──────── DOCUMENT EXTRACT ────────
# Best place to sit to watch a movie in a theatre?



## iLabmAn (Jan 1, 2003)

So?

Where do YOU feel is the best "...seat in the house"? My friends and I prefer to sit a little past midway so that the screen is within the line of sight and allows us to view the film head-on.

Your thoughts? I am up for some changes.


----------



## ErnstNL (Apr 12, 2003)

I like to sit in the same place, in the middle. Spatial separation with sound and an eye level view.

The stadium seating offered in new theatres is a real pain when you sit in the front. The screen is so large, I can't focus on the actors or view the whole panorama without moving my head. I just walk out and get a refund if that's all that's available.


----------



## elmer (Dec 19, 2002)

It depends on the theatre, for me. Usually centre, but for the IMAX at the Collossus I prefer centre back since the theater is so short relative to the screen size.


----------



## Kosh (May 27, 2002)

I usually sit 2-3 rows from the back in the middle of the row. Like ErnstNF, I hate the front row seats. But I usually get there in time for the good seats.


----------



## (( p g )) (Aug 17, 2002)

Some of the theatres are so small now (hello South Keys Theatre) that it barely matters at all where you sit. In the big megaplexes (hello AMC Kanata) I try to snag seats in the mid-section of the theatre where there is a walkway. That way, you get more leg room.


----------



## MacDoc (Nov 3, 2001)

Middle slight above eye level I prefer for iMax and big screens so you are looking down just slightly. Easiest on the neck.

But I HATE anyone in front of me so I tend to get the seats just above the wheelchair area somewhat off centre.
──────── DATA SECTION ────────
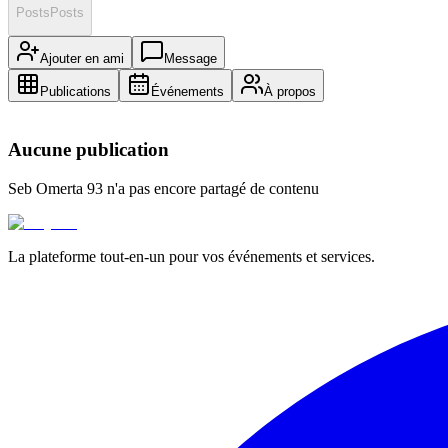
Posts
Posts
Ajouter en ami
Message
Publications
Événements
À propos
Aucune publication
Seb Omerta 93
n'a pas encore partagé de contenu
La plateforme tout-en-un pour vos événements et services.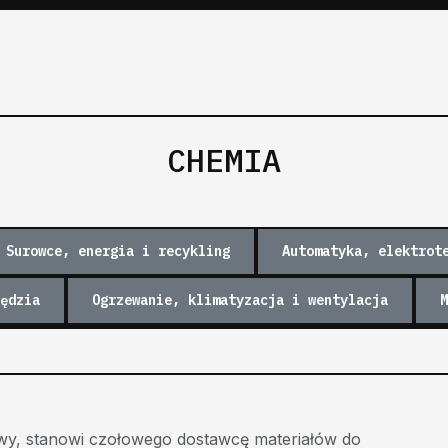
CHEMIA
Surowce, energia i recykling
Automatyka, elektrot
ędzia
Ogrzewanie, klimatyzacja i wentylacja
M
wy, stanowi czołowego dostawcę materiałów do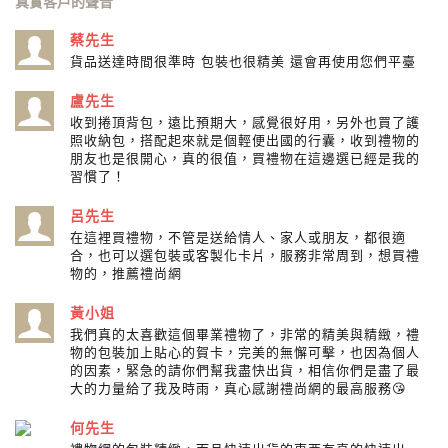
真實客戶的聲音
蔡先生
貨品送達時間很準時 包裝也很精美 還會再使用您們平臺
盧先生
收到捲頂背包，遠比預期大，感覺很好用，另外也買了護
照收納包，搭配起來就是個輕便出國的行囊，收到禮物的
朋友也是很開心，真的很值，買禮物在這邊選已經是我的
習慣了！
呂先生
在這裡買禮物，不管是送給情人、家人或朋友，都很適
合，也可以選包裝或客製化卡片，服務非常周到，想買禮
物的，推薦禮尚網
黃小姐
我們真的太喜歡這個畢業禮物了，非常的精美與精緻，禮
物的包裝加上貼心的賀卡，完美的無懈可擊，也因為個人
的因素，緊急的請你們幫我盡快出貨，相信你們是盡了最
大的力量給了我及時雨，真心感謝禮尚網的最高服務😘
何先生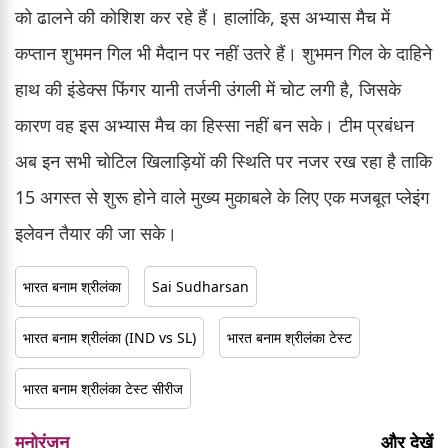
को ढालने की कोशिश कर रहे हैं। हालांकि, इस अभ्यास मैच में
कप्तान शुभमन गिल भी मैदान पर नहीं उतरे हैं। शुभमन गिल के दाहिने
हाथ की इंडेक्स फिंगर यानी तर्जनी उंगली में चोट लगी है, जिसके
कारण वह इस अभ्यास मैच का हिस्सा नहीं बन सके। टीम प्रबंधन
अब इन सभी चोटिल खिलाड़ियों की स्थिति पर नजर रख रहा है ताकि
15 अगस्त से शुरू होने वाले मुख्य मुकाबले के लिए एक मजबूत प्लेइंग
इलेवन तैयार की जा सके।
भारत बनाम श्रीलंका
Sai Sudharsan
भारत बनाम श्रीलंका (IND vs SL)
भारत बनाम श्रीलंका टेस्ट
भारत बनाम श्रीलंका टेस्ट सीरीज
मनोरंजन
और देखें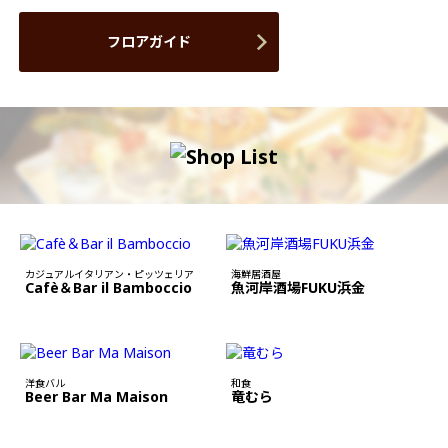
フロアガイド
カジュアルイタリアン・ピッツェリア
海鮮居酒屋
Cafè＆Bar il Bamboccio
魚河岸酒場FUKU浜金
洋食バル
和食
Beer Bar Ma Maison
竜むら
────────
**WORK REQUEST**
In the theater seating thread, where does Kosh usually sit? These entries stand apart from the theater seating thread and are unrelated to it.

**RESULT BELOW**
Two to three rows from the back, in the middle of the row.